Since pictures are not wanted, repeat only the text of the records, word for word.

(Dataset entries)
───
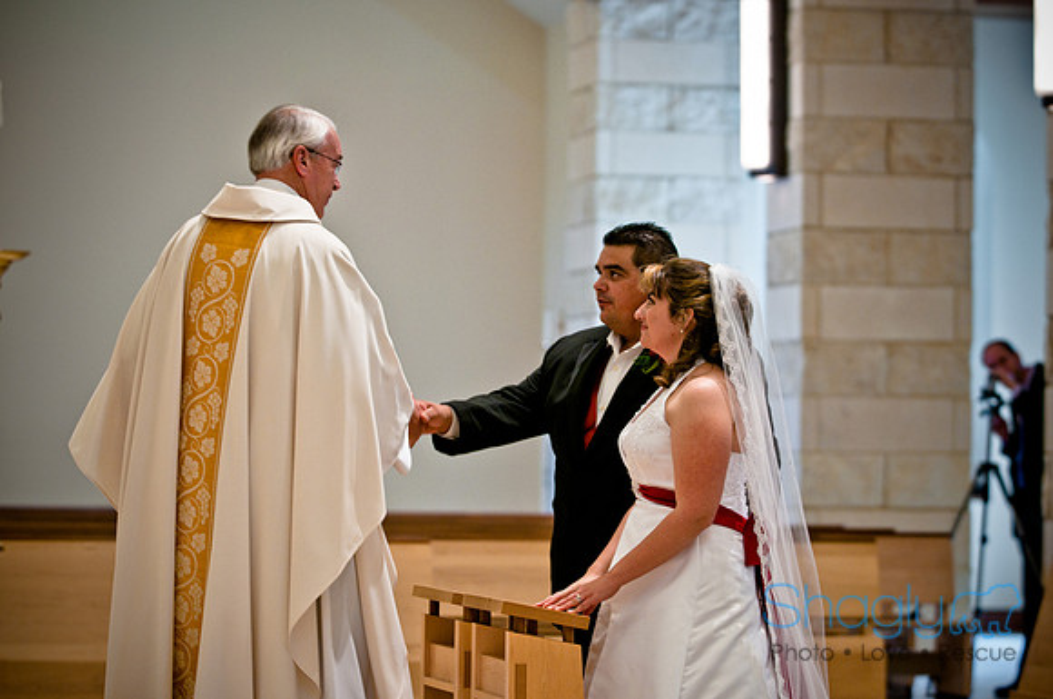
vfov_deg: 9.9
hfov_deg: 14.9
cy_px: 350
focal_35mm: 138
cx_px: 526
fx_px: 4031
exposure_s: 1/100
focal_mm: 92
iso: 400
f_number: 2.8
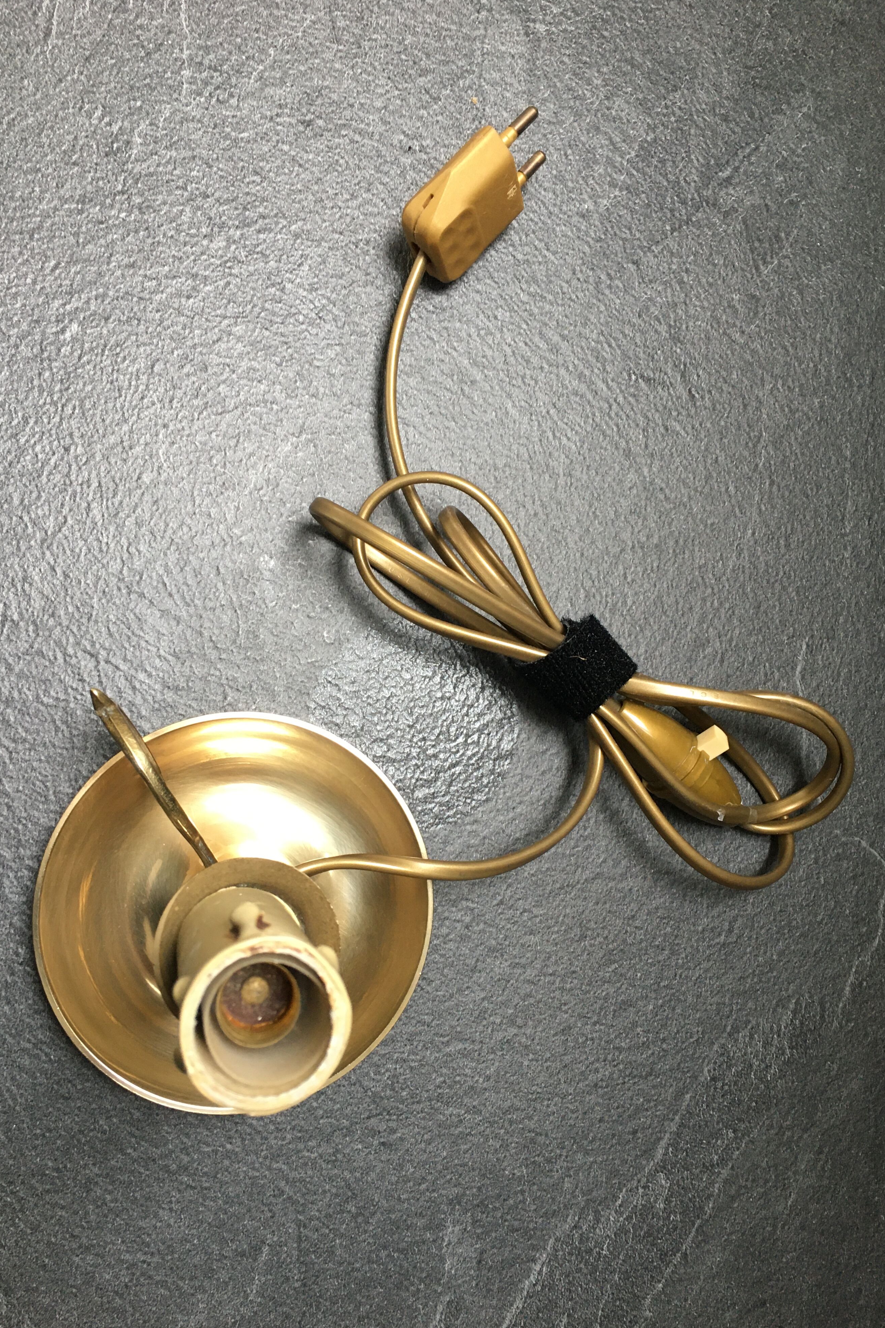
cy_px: 671
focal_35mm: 31
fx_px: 1143
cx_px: 435
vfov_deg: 60.3
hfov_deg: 42.3
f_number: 2.2
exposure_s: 1/33
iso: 125
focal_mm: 4.15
───
Exercise output:
vfov_deg: 9.9
hfov_deg: 14.9
cy_px: 350
focal_35mm: 138
cx_px: 526
fx_px: 4031
exposure_s: 1/100
focal_mm: 92
iso: 400
f_number: 2.8
cy_px: 671
focal_35mm: 31
fx_px: 1143
cx_px: 435
vfov_deg: 60.3
hfov_deg: 42.3
f_number: 2.2
exposure_s: 1/33
iso: 125
focal_mm: 4.15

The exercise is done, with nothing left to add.